Le Bonheur Quality Director Donna Vickery also believes that work toward national designations created higher engagement related to quality among nurses.
“We already had strong quality initiatives, but this added more awareness for front-line nurses of what they do – and how it is related to quality,” Vickery said.
Similarly, in Le Bonheur’s Heart Institute, registration in a handful of national quality and safety collaboratives – like The Society of Thoracic Surgeons and Children’s Hospitals’ Solutions for Patient Safety National Children’s Network (a hospital-wide initiative) – has helped clinicians benchmark themselves against other hospitals and join a larger discussion about making pediatric medicine safer.
The Heart Institute is also active in specific collaboratives that study conditions like Hypoplastic Left Heart Syndrome or even cardiac intensive care medicine. Membership in registries and collaboratives like these have helped establish practices that Le Bonheur didn’t have before, leaders say.
A push to raise the game in the hospital’s trauma care has also had unexpected benefits, said Trey Eubanks, MD, medical director of Trauma Services and surgeon in chief at Le Bonheur.
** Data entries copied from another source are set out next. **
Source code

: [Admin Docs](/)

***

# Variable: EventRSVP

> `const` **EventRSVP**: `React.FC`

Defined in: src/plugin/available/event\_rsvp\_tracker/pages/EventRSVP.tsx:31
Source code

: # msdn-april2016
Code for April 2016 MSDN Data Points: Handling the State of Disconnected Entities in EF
In 2011, Le Bonheur began pursued and later obtained American College of Surgeons (ACS) Level 1 Pediatric Trauma Verification.
“Not only did it set up on par with every other pediatric trauma center, it made us raise our game,” Eubanks said.
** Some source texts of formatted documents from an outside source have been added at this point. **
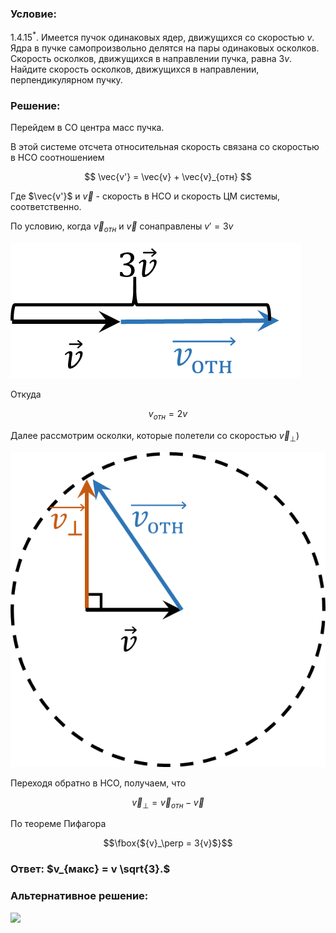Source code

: ###  Условие: 

$1.4.15^*.$ Имеется пучок одинаковых ядер, движущихся со скоростью $v$. Ядра в пучке самопроизвольно делятся на пары одинаковых осколков. Скорость осколков, движущихся в направлении пучка, равна $3v$. Найдите скорость осколков, движущихся в направлении, перпендикулярном пучку. 

###  Решение: 

Перейдем в СО центра масс пучка.

В этой системе отсчета относительная скорость связана со скоростью в НСО соотношением

$$ \vec{v'} = \vec{v} + \vec{v}_{отн} $$

Где $\vec{v'}$ и $\vec{v}$ - скорость в НСО и скорость ЦМ системы, соответственно.

По условию, когда $\vec{v}_{отн}$ и $\vec{v}$ сонаправлены $v' = 3 v$

![ Представление $\vec{v'}$ как суммы двух векторов |465x217, 30%](../../img/1.4.15/draw1.png)

Откуда

$$v_{отн} = 2v$$

Далее рассмотрим осколки, которые полетели со скоростью $\vec{v}_\perp$)

![ Векторное изображение |572x572, 30%](../../img/1.4.15/draw.png)

Переходя обратно в НСО, получаем, что 

$$\vec{v}_\perp = \vec{v}_{отн}-\vec{v}$$

По теореме Пифагора

$$\fbox{${v}_\perp = 3{v}$}$$

###  Ответ: $v_{макс} = v \sqrt{3}.$

###  Альтернативное решение: 

![](https://www.youtube.com/embed/oftTnZDzLYs)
Today, thanks to the pursuit of the ACS designation, anesthesiology is in house 24/7 and the Emergency Department and operating rooms have specialized refrigerators that provide immediate access to blood products. Efforts are better coordinated throughout the hospital from the moment the patient arrives in the ED, to CT scan, to OR, to inpatient room.
Outside the hospital, Le Bonheur educators work with 28 adult facilities in the region to provide mock codes, following up with training after a patient has been transferred – and serving as a 24-hour resource to that adult facility.
Hospital CEO and President Armour says that since the hospital’s first national U.S. News ranking six years as a “Best Children’s Hospital” hospital employees are prouder and sense the they are doing something extraordinarily different and important.
As a result of the Magnet journey, nurses have adopted a shared governance culture among themselves and are much more involved about decisions involving their work. In turn, nurse satisfaction is dramatically higher, Dycus said.
The clout of staying on the list has also helped all Le Bonheur clinical and physician leaders recruit and retain top talent. In the past six years, Le Bonheur has recruited more than 100 new physicians – including a pediatrician-in-chief who also serves as the chair of the Department of Pediatrics at the University of Tennessee Health Science Center and sought-after experts in fields like pediatric heart failure, pediatric cardiovascular surgery, tuberous sclerosis and pediatric obesity medicine.
Heart Institute Executive Co-Director Jeffrey Towbin, MD, joined Le Bonheur in 2015 because he wanted to help build “nationally recognized destination program with world-class expertise,” he said. He saw the chance to expand his growing field and develop new areas of care – based on a foundation that had already been established.
The ability to recruit and keep talent – both among physicians and clinical staff, is just another benefit to the badges on the wall.